→ Job
Below are entries to be transcribed exactly; exclude the pictures from the copy.

── Material to process ──

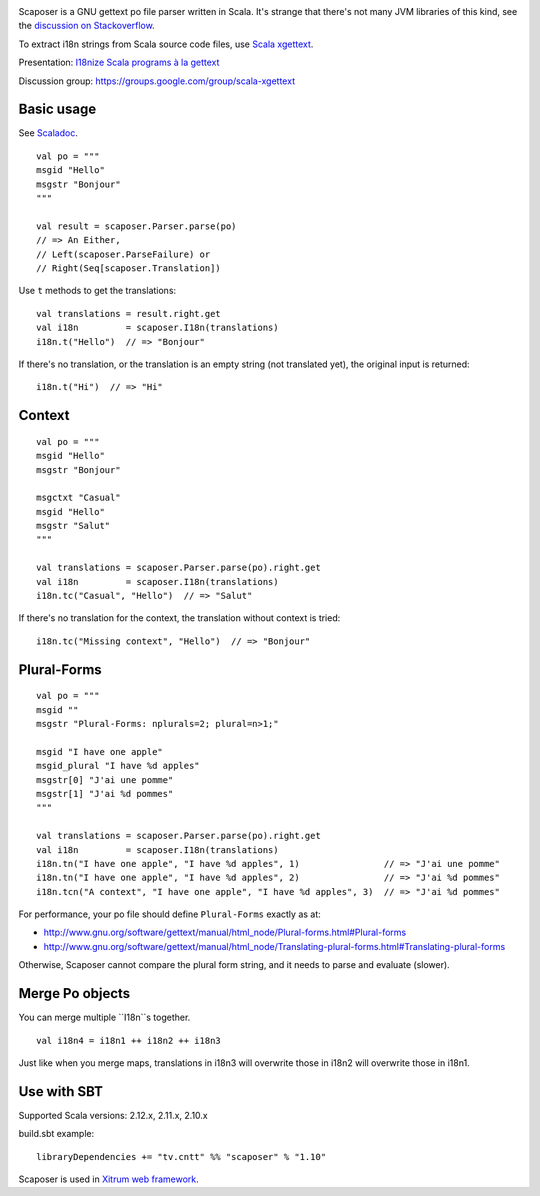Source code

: .. image:: poedit.png

Scaposer is a GNU gettext po file parser written in Scala.
It's strange that there's not many JVM libraries of this kind, see the
`discussion on Stackoverflow <http://stackoverflow.com/questions/4635721/is-there-a-java-library-for-parsing-gettext-po-files>`_.

To extract i18n strings from Scala source code files, use
`Scala xgettext <https://github.com/xitrum-framework/scala-xgettext>`_.

Presentation:
`I18nize Scala programs à la gettext <http://www.slideshare.net/ngocdaothanh/i18nize-scala-program-a-la-gettext>`_

Discussion group: https://groups.google.com/group/scala-xgettext

Basic usage
-----------

See `Scaladoc <http://xitrum-framework.github.io/scaposer/>`_.

::

  val po = """
  msgid "Hello"
  msgstr "Bonjour"
  """

  val result = scaposer.Parser.parse(po)
  // => An Either,
  // Left(scaposer.ParseFailure) or
  // Right(Seq[scaposer.Translation])

Use ``t`` methods to get the translations:

::

  val translations = result.right.get
  val i18n         = scaposer.I18n(translations)
  i18n.t("Hello")  // => "Bonjour"

If there's no translation, or the translation is an empty string
(not translated yet), the original input is returned:

::

  i18n.t("Hi")  // => "Hi"

Context
-------

::

  val po = """
  msgid "Hello"
  msgstr "Bonjour"

  msgctxt "Casual"
  msgid "Hello"
  msgstr "Salut"
  """

  val translations = scaposer.Parser.parse(po).right.get
  val i18n         = scaposer.I18n(translations)
  i18n.tc("Casual", "Hello")  // => "Salut"

If there's no translation for the context, the translation without context is tried:

::

  i18n.tc("Missing context", "Hello")  // => "Bonjour"


Plural-Forms
------------

::

  val po = """
  msgid ""
  msgstr "Plural-Forms: nplurals=2; plural=n>1;"

  msgid "I have one apple"
  msgid_plural "I have %d apples"
  msgstr[0] "J'ai une pomme"
  msgstr[1] "J'ai %d pommes"
  """

  val translations = scaposer.Parser.parse(po).right.get
  val i18n         = scaposer.I18n(translations)
  i18n.tn("I have one apple", "I have %d apples", 1)                // => "J'ai une pomme"
  i18n.tn("I have one apple", "I have %d apples", 2)                // => "J'ai %d pommes"
  i18n.tcn("A context", "I have one apple", "I have %d apples", 3)  // => "J'ai %d pommes"

For performance, your po file should define ``Plural-Forms`` exactly as at:

* http://www.gnu.org/software/gettext/manual/html_node/Plural-forms.html#Plural-forms
* http://www.gnu.org/software/gettext/manual/html_node/Translating-plural-forms.html#Translating-plural-forms

Otherwise, Scaposer cannot compare the plural form string, and it needs to parse and evaluate (slower).

Merge Po objects
----------------

You can merge multiple ``I18n``s together.

::

  val i18n4 = i18n1 ++ i18n2 ++ i18n3

Just like when you merge maps, translations in i18n3 will overwrite those in
i18n2 will overwrite those in i18n1.

Use with SBT
------------

Supported Scala versions: 2.12.x, 2.11.x, 2.10.x

build.sbt example:

::

  libraryDependencies += "tv.cntt" %% "scaposer" % "1.10"

Scaposer is used in `Xitrum web framework <https://github.com/xitrum-framework/xitrum>`_.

───

→ Expected answer
Source code

: .. image:: poedit.png

Scaposer is a GNU gettext po file parser written in Scala.
It's strange that there's not many JVM libraries of this kind, see the
`discussion on Stackoverflow <http://stackoverflow.com/questions/4635721/is-there-a-java-library-for-parsing-gettext-po-files>`_.

To extract i18n strings from Scala source code files, use
`Scala xgettext <https://github.com/xitrum-framework/scala-xgettext>`_.

Presentation:
`I18nize Scala programs à la gettext <http://www.slideshare.net/ngocdaothanh/i18nize-scala-program-a-la-gettext>`_

Discussion group: https://groups.google.com/group/scala-xgettext

Basic usage
-----------

See `Scaladoc <http://xitrum-framework.github.io/scaposer/>`_.

::

  val po = """
  msgid "Hello"
  msgstr "Bonjour"
  """

  val result = scaposer.Parser.parse(po)
  // => An Either,
  // Left(scaposer.ParseFailure) or
  // Right(Seq[scaposer.Translation])

Use ``t`` methods to get the translations:

::

  val translations = result.right.get
  val i18n         = scaposer.I18n(translations)
  i18n.t("Hello")  // => "Bonjour"

If there's no translation, or the translation is an empty string
(not translated yet), the original input is returned:

::

  i18n.t("Hi")  // => "Hi"

Context
-------

::

  val po = """
  msgid "Hello"
  msgstr "Bonjour"

  msgctxt "Casual"
  msgid "Hello"
  msgstr "Salut"
  """

  val translations = scaposer.Parser.parse(po).right.get
  val i18n         = scaposer.I18n(translations)
  i18n.tc("Casual", "Hello")  // => "Salut"

If there's no translation for the context, the translation without context is tried:

::

  i18n.tc("Missing context", "Hello")  // => "Bonjour"


Plural-Forms
------------

::

  val po = """
  msgid ""
  msgstr "Plural-Forms: nplurals=2; plural=n>1;"

  msgid "I have one apple"
  msgid_plural "I have %d apples"
  msgstr[0] "J'ai une pomme"
  msgstr[1] "J'ai %d pommes"
  """

  val translations = scaposer.Parser.parse(po).right.get
  val i18n         = scaposer.I18n(translations)
  i18n.tn("I have one apple", "I have %d apples", 1)                // => "J'ai une pomme"
  i18n.tn("I have one apple", "I have %d apples", 2)                // => "J'ai %d pommes"
  i18n.tcn("A context", "I have one apple", "I have %d apples", 3)  // => "J'ai %d pommes"

For performance, your po file should define ``Plural-Forms`` exactly as at:

* http://www.gnu.org/software/gettext/manual/html_node/Plural-forms.html#Plural-forms
* http://www.gnu.org/software/gettext/manual/html_node/Translating-plural-forms.html#Translating-plural-forms

Otherwise, Scaposer cannot compare the plural form string, and it needs to parse and evaluate (slower).

Merge Po objects
----------------

You can merge multiple ``I18n``s together.

::

  val i18n4 = i18n1 ++ i18n2 ++ i18n3

Just like when you merge maps, translations in i18n3 will overwrite those in
i18n2 will overwrite those in i18n1.

Use with SBT
------------

Supported Scala versions: 2.12.x, 2.11.x, 2.10.x

build.sbt example:

::

  libraryDependencies += "tv.cntt" %% "scaposer" % "1.10"

Scaposer is used in `Xitrum web framework <https://github.com/xitrum-framework/xitrum>`_.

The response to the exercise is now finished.